Mark dari samping memperhatikan Aira bersikap lembut kepada Zac. Melihat itu dia tanpa sadar mengepalkan tangannya. Kenapa wanita itu bisa bersikap lembut kepada orang lain sementara kepadanya selalu bersikap seperti kucing hutan.

Untuk memudahkan Zac memeriksa kakinya, Aira mengangkat kakinya ke atas meja di depannya.

Zac tersenyum lalu membungkuk. Belum sempat dia mau memegang kaki Aira, Mark sudah mendahuluinya dengan mendorongnya ke samping menggunakan siku. "Biar aku saja!"

Zac jatuh terduduk, tapi dia berpura-pura saja tidak ada yang terjadi seperti dia adalah manusia transparan.

Aira sudah membayangkan perlakuan lembut dokter Zac langsung punah semua ketika kakinya diplintir oleh Mark. Aira langsung berteriak histeris. "Mark!
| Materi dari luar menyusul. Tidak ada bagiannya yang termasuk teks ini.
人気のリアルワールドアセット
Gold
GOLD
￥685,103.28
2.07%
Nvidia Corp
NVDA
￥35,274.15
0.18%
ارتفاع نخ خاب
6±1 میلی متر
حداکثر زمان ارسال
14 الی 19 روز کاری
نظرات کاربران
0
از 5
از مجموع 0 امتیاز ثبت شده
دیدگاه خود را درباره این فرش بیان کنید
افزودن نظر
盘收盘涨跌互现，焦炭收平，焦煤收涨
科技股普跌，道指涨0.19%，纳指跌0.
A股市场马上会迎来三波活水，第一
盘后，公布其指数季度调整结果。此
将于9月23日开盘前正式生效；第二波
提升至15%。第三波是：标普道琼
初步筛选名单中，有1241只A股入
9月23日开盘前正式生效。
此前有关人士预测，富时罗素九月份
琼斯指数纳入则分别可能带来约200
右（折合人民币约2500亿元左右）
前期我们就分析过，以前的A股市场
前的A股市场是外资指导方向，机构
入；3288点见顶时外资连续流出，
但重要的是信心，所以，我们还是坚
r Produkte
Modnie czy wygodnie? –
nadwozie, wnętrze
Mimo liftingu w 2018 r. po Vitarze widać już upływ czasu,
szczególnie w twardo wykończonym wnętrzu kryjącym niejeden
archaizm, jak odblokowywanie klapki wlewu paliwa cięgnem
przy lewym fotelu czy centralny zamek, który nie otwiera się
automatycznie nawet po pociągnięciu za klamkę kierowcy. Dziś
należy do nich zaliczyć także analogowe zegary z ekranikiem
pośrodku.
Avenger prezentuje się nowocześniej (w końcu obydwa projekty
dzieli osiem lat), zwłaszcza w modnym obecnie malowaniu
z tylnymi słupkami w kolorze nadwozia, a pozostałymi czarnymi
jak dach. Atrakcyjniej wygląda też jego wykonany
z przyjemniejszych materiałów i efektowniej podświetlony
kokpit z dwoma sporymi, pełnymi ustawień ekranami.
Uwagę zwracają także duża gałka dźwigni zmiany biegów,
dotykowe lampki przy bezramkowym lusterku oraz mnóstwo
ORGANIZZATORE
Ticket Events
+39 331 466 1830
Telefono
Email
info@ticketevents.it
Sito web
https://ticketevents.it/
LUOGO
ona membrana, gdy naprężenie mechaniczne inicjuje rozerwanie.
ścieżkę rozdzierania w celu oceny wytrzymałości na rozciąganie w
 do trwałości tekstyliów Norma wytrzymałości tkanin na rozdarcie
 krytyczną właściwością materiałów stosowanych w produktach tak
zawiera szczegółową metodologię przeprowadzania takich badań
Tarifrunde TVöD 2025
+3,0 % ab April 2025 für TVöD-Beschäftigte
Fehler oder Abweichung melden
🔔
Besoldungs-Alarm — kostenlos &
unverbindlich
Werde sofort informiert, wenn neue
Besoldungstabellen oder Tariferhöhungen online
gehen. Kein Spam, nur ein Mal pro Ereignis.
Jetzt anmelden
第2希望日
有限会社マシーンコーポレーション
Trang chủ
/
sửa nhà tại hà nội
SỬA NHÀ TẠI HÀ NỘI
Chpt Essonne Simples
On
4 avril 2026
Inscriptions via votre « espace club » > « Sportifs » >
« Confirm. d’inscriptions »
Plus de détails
Kau mau membunuhku?!"

"Jangan manja, baru begini saja sudah berteriak kesakitan." Dia memeriksa kaki Aira dengan gerakan sembarangan dan terkesan bertenaga kuda.

Aira butuh kayu balok untuk memukul kepala Mark. Dia mau melihat isi otak Mark itu seperti apa sampai tega melakukan hal jahat kepadanya.

"Berikan krim untuk keseleo." Zac membuka kotak kecilnya lalu diberikan kepada Mark.

Mark membukanya sangat cepat, lalu memborehkan krim itu di kaki Aira seperti mau mematahkan kakinya. "Mark! pelan-pelan, kau mau mematahkan kakiku?!" Aira spontan memegang bahu Mark dan mencengkeramnya sangat kuat untuk meredam rasa sakit di kakinya.

Keberadaan Mark sama sekali tidak membantu proses penyembuhan untuk Aira. Rasanya Aira mau mencekik leher Mark sampai dia tersengal-sengal meminta ampun padanya.

Kepala pelayan baru kali ini melihat Mark melayani orang lain. Dia baru tiba bersama petugas kebun. "Tuan, petugas kebun ada disini." Kepala pelayan langsung memberitahu kehadirannya.

Mark menoleh! Matanya berapi-api siap mau menerkam mangsanya.

"Hari ini kau diberhentikan!" Dia tidak pernah memiliki belas kasihan kepada siapapun. Mau orang di depannya lebih tua darinya dia tidak peduli. Baginya duit adalah penentu segalanya. Dia memiliki uang dan orang yang di dekatnya pun memiliki keterikatan karena uang.

"Tuan, tolong jangan pecat aku. Kasihanilah bapak yang sudah tua ini." Petugas kebun menjatuhkan dirinya, duduk di atas lantai memohon pada Mark.

"Ambil gaji terakhirmu!" Permohonan petugas kebun seperti angin lalu saja. Mau sejelek apapun wajah memohon pak tua dia tidak peduli. Pokonya apa yang dia katakan adalah kenyataannya.